What breed suits me?

There are many different cat breeds. They are different in terms of appearance and character. While every breed has certain characteristics, cats are still individualists and do not develop according to plan. In fact, two cats of the same breed can be very different, indeed. We recommend you consult an expert when choosing a breed. The following list can give you an overview of the points you need to consider:

  • Is anybody in your household allergic to animal hair?
  • Will the cat be kept indoors or can it roam free?
  • How pronounced is its play instinct and need for activity?
  • How large is your home?
  • How affectionate is the cat?
  • Female or male cat?
  • Purebred cat or house cat?
  • What kind of fur does the breed have and what are its care requirements?

 

Do I want to get a kitten or a grown cat?

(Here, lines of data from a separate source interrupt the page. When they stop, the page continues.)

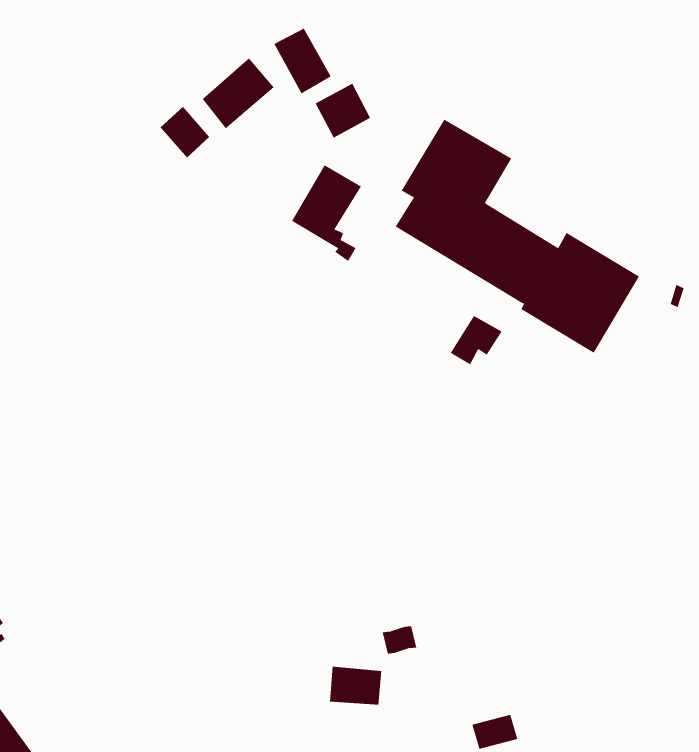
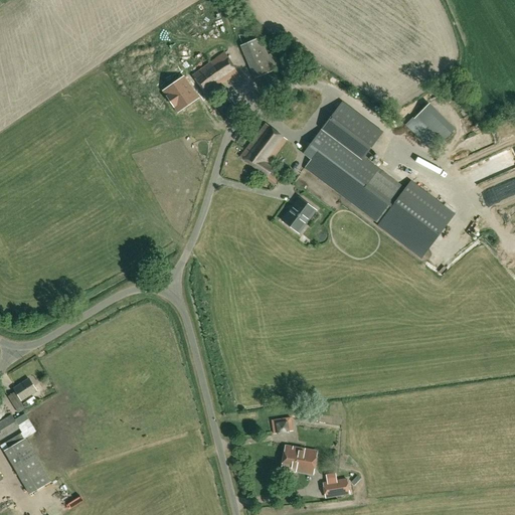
building: [315,83,371,139] -> none
building: none -> [413,103,455,144]
building: [450,315,503,365] -> [282,197,316,228]
building: [329,666,382,705] -> [282,445,317,472]

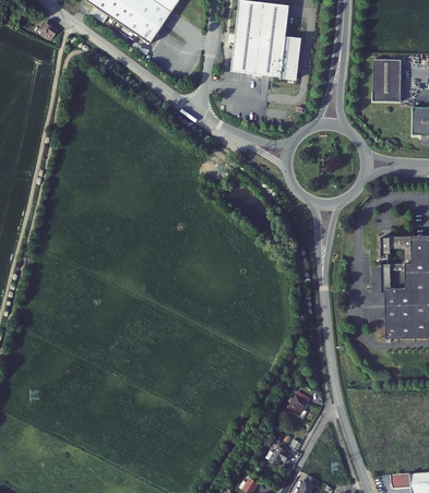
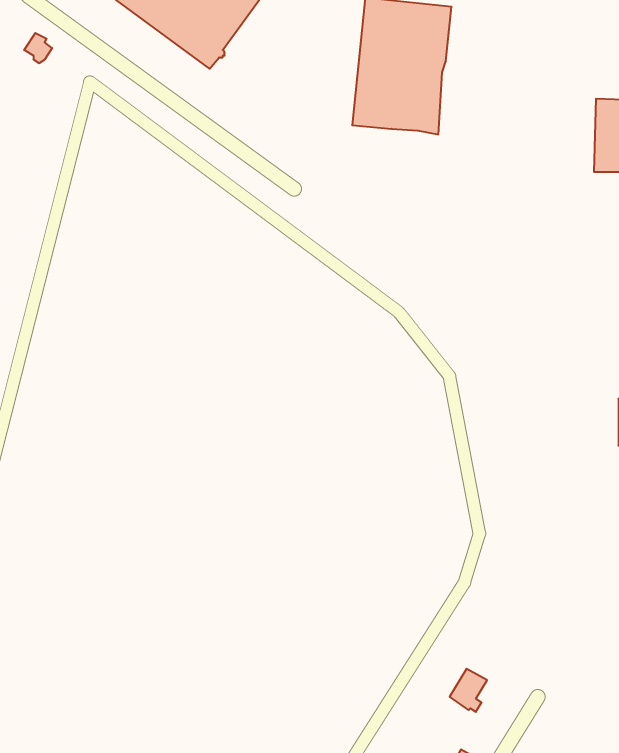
building: [282,38,301,83] -> none

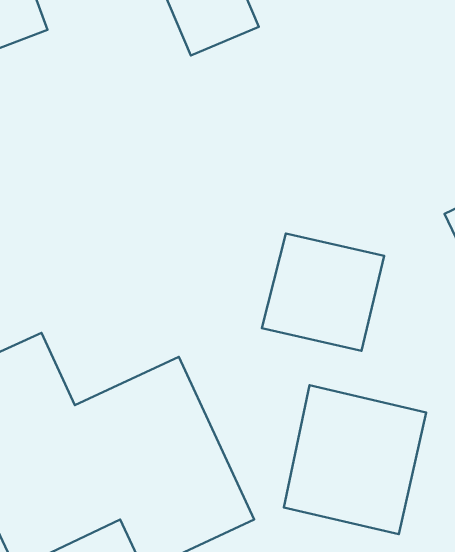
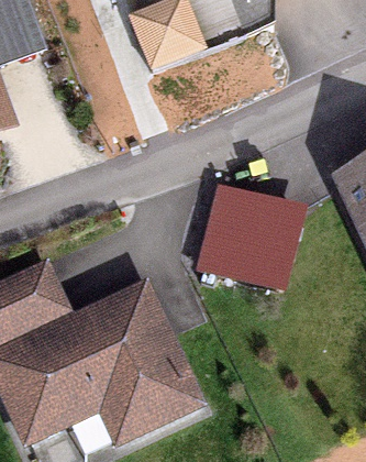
building: [284,385,426,534] -> none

Small kittens are particularly cute because they are playful, goofy and very small. It is great fun to watch them explore the world and accompany them on the way. However, they need to learn how to use the litter box, that plants are not for scratching and your dining table is not a playground. In the first few months, a baby cat therefore requires more attention than a grown cat and should not be left alone for too long. Grown cats are still playful, but they have already been house-trained and are possibly already used to a certain routine. There are plenty of older cats in animal shelters that are looking for a new, loving home.